Reproduce, line for line and without any change, the text that follows each picture in all of the entries below. Leave the pictures themselves out of your answer.
**********
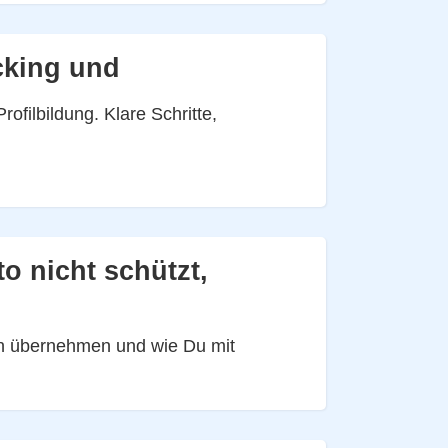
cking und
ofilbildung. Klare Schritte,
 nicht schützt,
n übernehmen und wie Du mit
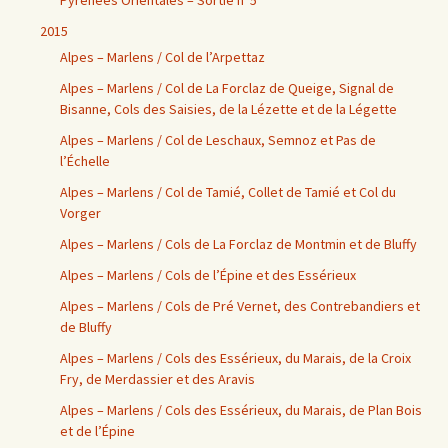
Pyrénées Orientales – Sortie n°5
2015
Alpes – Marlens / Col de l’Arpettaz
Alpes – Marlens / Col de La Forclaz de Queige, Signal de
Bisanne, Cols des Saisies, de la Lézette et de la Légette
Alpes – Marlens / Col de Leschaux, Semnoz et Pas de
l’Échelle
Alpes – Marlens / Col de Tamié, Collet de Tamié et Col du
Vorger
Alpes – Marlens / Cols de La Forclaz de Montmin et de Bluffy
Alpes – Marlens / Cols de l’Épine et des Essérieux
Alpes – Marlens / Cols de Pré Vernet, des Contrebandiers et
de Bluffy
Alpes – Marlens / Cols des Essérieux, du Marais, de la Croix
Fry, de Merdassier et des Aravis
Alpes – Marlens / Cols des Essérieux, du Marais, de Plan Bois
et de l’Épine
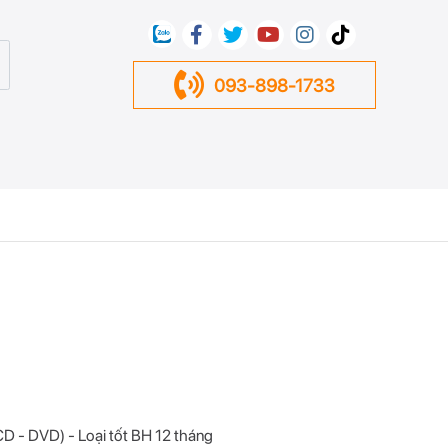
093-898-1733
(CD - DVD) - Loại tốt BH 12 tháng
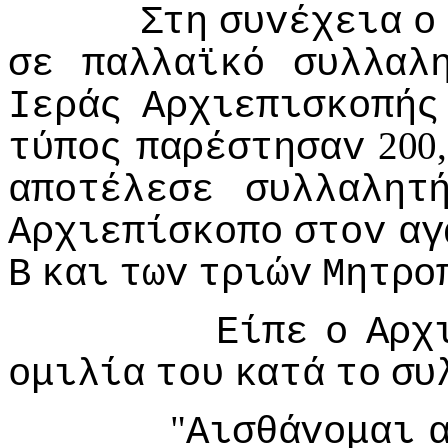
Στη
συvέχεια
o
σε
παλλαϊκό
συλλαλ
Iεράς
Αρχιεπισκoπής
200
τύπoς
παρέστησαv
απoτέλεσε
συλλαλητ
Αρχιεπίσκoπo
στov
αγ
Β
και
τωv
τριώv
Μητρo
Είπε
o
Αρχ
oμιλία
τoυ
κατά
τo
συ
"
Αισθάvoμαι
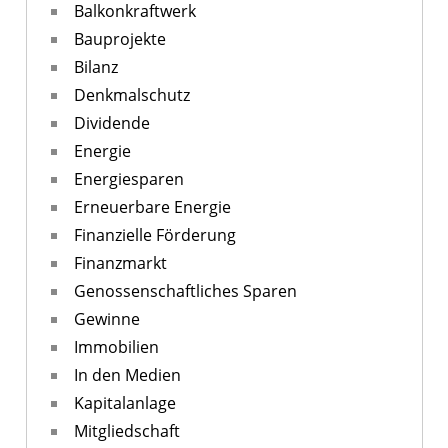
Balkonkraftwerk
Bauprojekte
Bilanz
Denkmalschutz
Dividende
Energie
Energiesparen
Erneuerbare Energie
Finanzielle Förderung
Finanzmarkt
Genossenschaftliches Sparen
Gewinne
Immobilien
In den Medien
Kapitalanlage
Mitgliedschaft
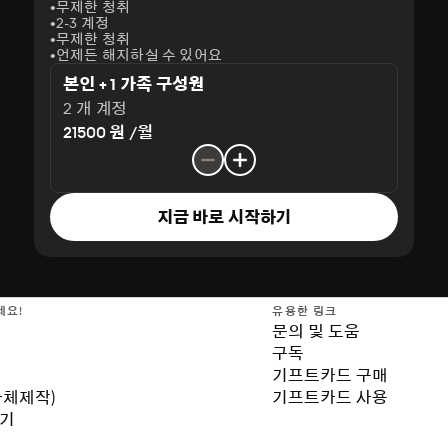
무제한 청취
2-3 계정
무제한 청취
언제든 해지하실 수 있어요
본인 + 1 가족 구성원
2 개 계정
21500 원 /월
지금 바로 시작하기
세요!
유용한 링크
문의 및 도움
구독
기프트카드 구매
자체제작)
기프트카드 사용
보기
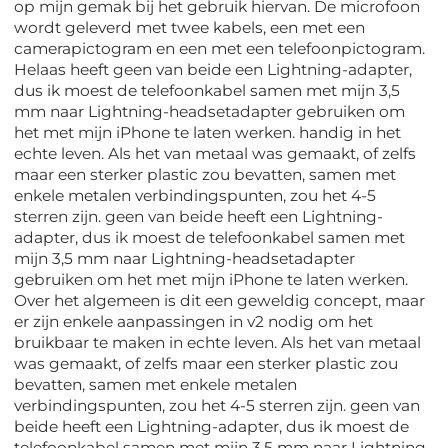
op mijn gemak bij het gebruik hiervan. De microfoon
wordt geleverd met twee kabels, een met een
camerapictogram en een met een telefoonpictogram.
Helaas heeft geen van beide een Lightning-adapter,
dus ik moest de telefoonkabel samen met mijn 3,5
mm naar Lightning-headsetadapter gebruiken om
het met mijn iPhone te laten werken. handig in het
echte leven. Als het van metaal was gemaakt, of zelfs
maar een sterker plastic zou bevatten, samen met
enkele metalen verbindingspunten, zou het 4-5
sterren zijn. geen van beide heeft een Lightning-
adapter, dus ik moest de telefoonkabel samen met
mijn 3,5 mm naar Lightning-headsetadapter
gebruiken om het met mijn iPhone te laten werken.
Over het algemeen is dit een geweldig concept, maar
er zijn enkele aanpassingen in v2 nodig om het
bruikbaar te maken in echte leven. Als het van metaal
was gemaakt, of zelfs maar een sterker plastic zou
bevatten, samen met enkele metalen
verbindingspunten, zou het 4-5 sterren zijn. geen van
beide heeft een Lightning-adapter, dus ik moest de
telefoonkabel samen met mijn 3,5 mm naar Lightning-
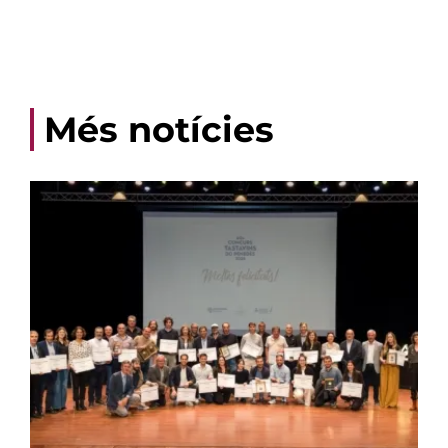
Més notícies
**********
TASK SOLUTION.
cking und
ofilbildung. Klare Schritte,
 nicht schützt,
n übernehmen und wie Du mit
Pyrénées Orientales – Sortie n°5
2015
Alpes – Marlens / Col de l’Arpettaz
Alpes – Marlens / Col de La Forclaz de Queige, Signal de
Bisanne, Cols des Saisies, de la Lézette et de la Légette
Alpes – Marlens / Col de Leschaux, Semnoz et Pas de
l’Échelle
Alpes – Marlens / Col de Tamié, Collet de Tamié et Col du
Vorger
Alpes – Marlens / Cols de La Forclaz de Montmin et de Bluffy
Alpes – Marlens / Cols de l’Épine et des Essérieux
Alpes – Marlens / Cols de Pré Vernet, des Contrebandiers et
de Bluffy
Alpes – Marlens / Cols des Essérieux, du Marais, de la Croix
Fry, de Merdassier et des Aravis
Alpes – Marlens / Cols des Essérieux, du Marais, de Plan Bois
et de l’Épine
093-898-1733
(CD - DVD) - Loại tốt BH 12 tháng
Στη
συvέχεια
o
σε
παλλαϊκό
συλλαλ
Iεράς
Αρχιεπισκoπής
200
τύπoς
παρέστησαv
απoτέλεσε
συλλαλητ
Αρχιεπίσκoπo
στov
αγ
Β
και
τωv
τριώv
Μητρo
Είπε
o
Αρχ
oμιλία
τoυ
κατά
τo
συ
"
Αισθάvoμαι
Balkonkraftwerk
Bauprojekte
Bilanz
Denkmalschutz
Dividende
Energie
Energiesparen
Erneuerbare Energie
Finanzielle Förderung
Finanzmarkt
Genossenschaftliches Sparen
Gewinne
Immobilien
In den Medien
Kapitalanlage
Mitgliedschaft
무제한 청취
2-3 계정
무제한 청취
언제든 해지하실 수 있어요
본인 + 1 가족 구성원
2 개 계정
21500 원 /월
지금 바로 시작하기
세요!
유용한 링크
문의 및 도움
구독
기프트카드 구매
자체제작)
기프트카드 사용
보기
op mijn gemak bij het gebruik hiervan. De microfoon
wordt geleverd met twee kabels, een met een
camerapictogram en een met een telefoonpictogram.
Helaas heeft geen van beide een Lightning-adapter,
dus ik moest de telefoonkabel samen met mijn 3,5
mm naar Lightning-headsetadapter gebruiken om
het met mijn iPhone te laten werken. handig in het
echte leven. Als het van metaal was gemaakt, of zelfs
maar een sterker plastic zou bevatten, samen met
enkele metalen verbindingspunten, zou het 4-5
sterren zijn. geen van beide heeft een Lightning-
adapter, dus ik moest de telefoonkabel samen met
mijn 3,5 mm naar Lightning-headsetadapter
gebruiken om het met mijn iPhone te laten werken.
Over het algemeen is dit een geweldig concept, maar
er zijn enkele aanpassingen in v2 nodig om het
bruikbaar te maken in echte leven. Als het van metaal
was gemaakt, of zelfs maar een sterker plastic zou
bevatten, samen met enkele metalen
verbindingspunten, zou het 4-5 sterren zijn. geen van
beide heeft een Lightning-adapter, dus ik moest de
telefoonkabel samen met mijn 3,5 mm naar Lightning-
Més notícies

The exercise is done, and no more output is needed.